▶ _Consigne A_
Reproduisez à l'identique, ligne par ligne, l'ensemble des entrées, à l'exclusion du texte d'étude. Omettez les images dans votre réponse.

▶ _Texte d'étude_
De sensibilité méditerranéenne et capable de produire des logements de qualité, en grande quantité et à faible coût, l’architecte Fernand Pouillon fut chargé au cours des années 1950 par le maire d’Alger de réaliser trois ensembles, dont Climat de France. Ils devaient contribuer à loger les populations musulmanes alors entassées dans des bidonvilles, réduire les tensions sociales et réaffirmer l’autorité de la métropole.
 Dominant le quartier populaire de Bab el-Oued et la vieille ville, tournée vers la mer, Climat de France était, avec près de 5000 logements, l’opération la plus importante. [...] L’immeuble principal s’organise autour d’une longue place de 233 x 38 m dont les façades sont scandées par des colonnes de pierre blanche qui confèrent à l’ensemble un caractère classique. Pouillon écrira : « [...] j’ai la certitude que cette architecture est sans mépris. Pour la première fois peut-être dans les temps modernes, nous avions installé des hommes dans un monument. Et ces hommes qui étaient les plus pauvres de l’Algérie pauvre, le comprirent. C’est eux qui baptisèrent la grande place “les 200 colonnes”. »

▶ _Entrées à utiliser_

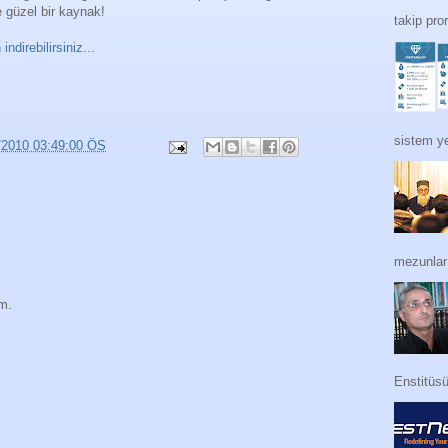
 güzel bir kaynak!
takip pro
indirebilirsiniz...
sistem ye
/2010 03:49:00 ÖS
mezunları
im.
Enstitüs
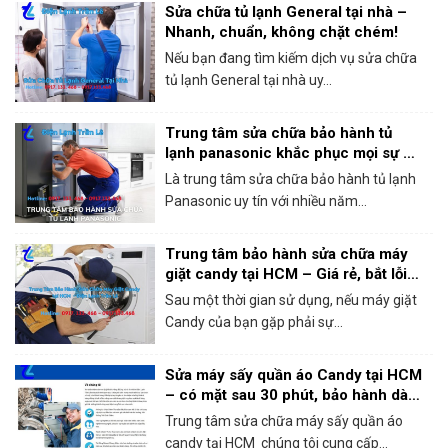
Sửa chữa tủ lạnh General tại nhà –
Nhanh, chuẩn, không chặt chém!
Nếu bạn đang tìm kiếm dịch vụ sửa chữa
tủ lạnh General tại nhà uy...
Trung tâm sửa chữa bảo hành tủ
lạnh panasonic khắc phục mọi sự cố
trong 1 lần gọi
Là trung tâm sửa chữa bảo hành tủ lạnh
Panasonic uy tín với nhiều năm...
Trung tâm bảo hành sửa chữa máy
giặt candy tại HCM – Giá rẻ, bắt lỗi
chính xác 100%
Sau một thời gian sử dụng, nếu máy giặt
Candy của bạn gặp phải sự...
Sửa máy sấy quần áo Candy tại HCM
– có mặt sau 30 phút, bảo hành dài
hạn!
Trung tâm sửa chữa máy sấy quần áo
candy tại HCM chúng tôi cung cấp...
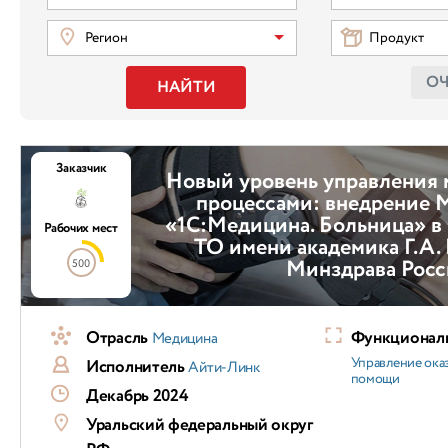
Регион
Продукт
О
НАЙТИ
Заказчик
Новый уровень управления
процессами: внедрение 
«1С:Медицина. Больница»
Рабочих мест
ТО имени академика Г.А.
Минздрава Рос
500
Отрасль
Функциональ
Медицина
Управление ока
Исполнитель
Айти-Линк
помощи
Декабрь 2024
Уральский федеральный округ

▶ _Consigne B_
D'après le texte d'étude, quel nom les habitants logés à Climat de France donnèrent-ils à la grande place ?

▶ _Réponse attendue A_
 güzel bir kaynak!
takip pro
indirebilirsiniz...
sistem ye
/2010 03:49:00 ÖS
mezunları
im.
Enstitüs
Sửa chữa tủ lạnh General tại nhà –
Nhanh, chuẩn, không chặt chém!
Nếu bạn đang tìm kiếm dịch vụ sửa chữa
tủ lạnh General tại nhà uy...
Trung tâm sửa chữa bảo hành tủ
lạnh panasonic khắc phục mọi sự cố
trong 1 lần gọi
Là trung tâm sửa chữa bảo hành tủ lạnh
Panasonic uy tín với nhiều năm...
Trung tâm bảo hành sửa chữa máy
giặt candy tại HCM – Giá rẻ, bắt lỗi
chính xác 100%
Sau một thời gian sử dụng, nếu máy giặt
Candy của bạn gặp phải sự...
Sửa máy sấy quần áo Candy tại HCM
– có mặt sau 30 phút, bảo hành dài
hạn!
Trung tâm sửa chữa máy sấy quần áo
candy tại HCM chúng tôi cung cấp...
Регион
Продукт
О
НАЙТИ
Заказчик
Новый уровень управления
процессами: внедрение 
«1С:Медицина. Больница»
Рабочих мест
ТО имени академика Г.А.
Минздрава Рос
500
Отрасль
Функциональ
Медицина
Управление ока
Исполнитель
Айти-Линк
помощи
Декабрь 2024
Уральский федеральный округ

▶ _Réponse attendue B_
Ils la baptisèrent « les 200 colonnes ».